Zanim doszło do ceremonii wręczenia medali trzem najlepszym tenisistkom na Igrzyskach Olimpijskich w Paryżu, Iga Świątek uczestniczyła w konferencji prasowej po meczu o trzecie miejsce. Jeden z polskich dziennikarzy zapytał ją, komu chciałaby zadedykować swój medal. Bez wahania odpowiedziała, że swojemu ojcu.
Ojciec Świątek skomentował sukces córki
Nie jest zaskoczeniem, że Iga Świątek tak wysoko ceni swojego tatę. Tomasz Świątek często jest obecny na jej meczach i to dzięki jego wsparciu Iga znajduje się w miejscu, w którym jest dzisiaj. W rozmowie z Faktem Tomasz Świątek skomentował sukces swojej córki. Powiedział, że cieszy się z jej osiągnięć, ponieważ Iga jako pierwsza Polka zdobyła tytuł wielkoszlemowy, a teraz ma również pierwszy medal olimpijski. Podkreślił, że jest to powód do dumy.
Ojciec liderki rankingu WTA i brązowej medalistki z Paryża odniósł się również do słów córki, która zadedykowała mu medal. Tomasz Świątek nie krył zachwytu i zaznaczył zasługę całego zespołu, który pracował na ten sukces. Powiedział, że to miłe, iż Iga mówi w ten sposób, ale podkreślił, że to jej zasługa i wynik. Dodał, że jest wdzięczny, że dzieli się sukcesem, ale cały zespół na to pracował.
„Czytałem te wypowiedzi. To miłe, że mówi w ten sposób. Podkreślam, że to jej zasługa i wynik. Jestem wdzięczny, że dzieli się sukcesem, ale cały zespół na to pracował. To świetny wynik.” – powiedział Tomasz Świątek.

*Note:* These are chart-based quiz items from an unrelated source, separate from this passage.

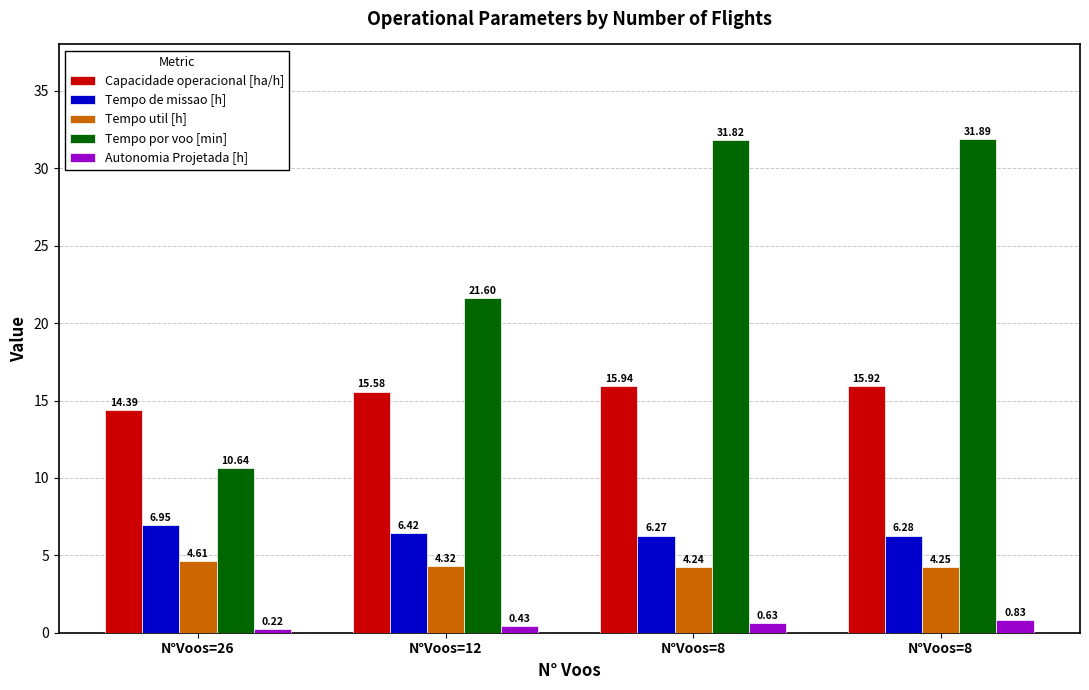

What are all the series names shown in the legend?

Capacidade operacional [ha/h], Tempo de missao [h], Tempo util [h], Tempo por voo [min], Autonomia Projetada [h]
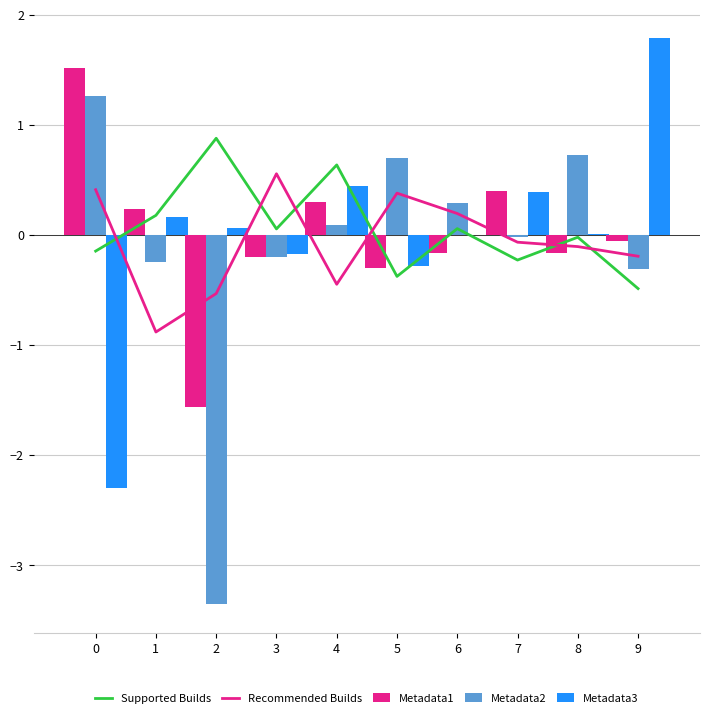

Rank the series by their maximum value, from lowest to highest.

Recommended Builds, Supported Builds, Metadata2, Metadata1, Metadata3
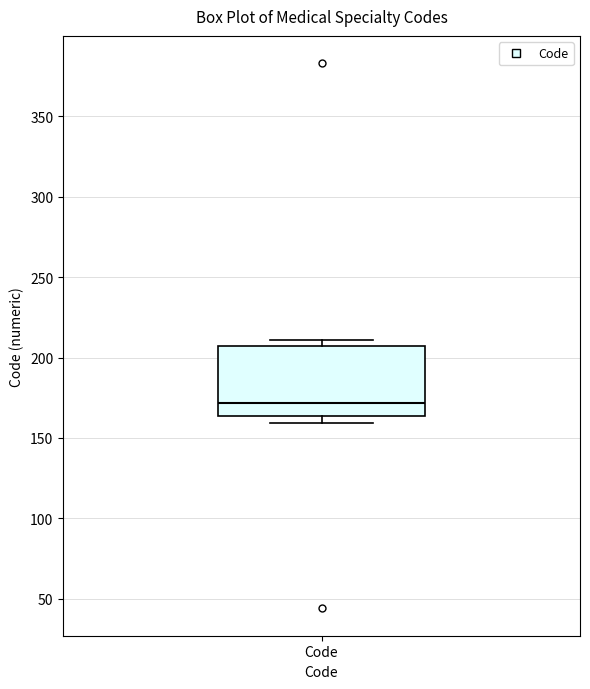

Where does the median line of the box for Code sit on the y-axis? The values are not printed on the chart, so give them approximately, as read against the axis.

170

W rozmowie z Faktem ojciec Igi Świątek wspomniał również o emocjach, które przeżywa, gdy jego córka gra na korcie. Mimo że Polka jest faworytką w niemal każdym swoim meczu, to Tomasz Świątek nie może uniknąć stresu. Przyznał, że inaczej odczuwa te emocje, będąc na miejscu, na korcie, a inaczej, gdy ogląda mecz przed telewizorem. Powiedział przekornie, że każdy, kto uważa to za proste, powinien sam spróbować:
„Powiem przekornie, że każdy, kto uważa to za proste, niech sam spróbuje. Łatwo oceniać z fotela, a inaczej to wygląda od środka. Inaczej się to odbiera na trybunach czy przed telewizorem.” – podsumował Tomasz Świątek.
Iga Świątek, zdobywając brązowy medal na Igrzyskach Olimpijskich, udowodniła, że jest jedną z najlepszych tenisistek na świecie. Jej osiągnięcie jest inspiracją dla wielu młodych sportowców i dowodem na to, że ciężka praca, determinacja i wsparcie bliskich mogą przynieść spektakularne efekty.
Tomasz Świątek, jako ojciec i były sportowiec, doskonale rozumie, jakie poświęcenia są potrzebne, aby osiągnąć sukces na najwyższym poziomie. Jego wsparcie i zaangażowanie w karierę córki były kluczowe w jej drodze do olimpijskiego medalu.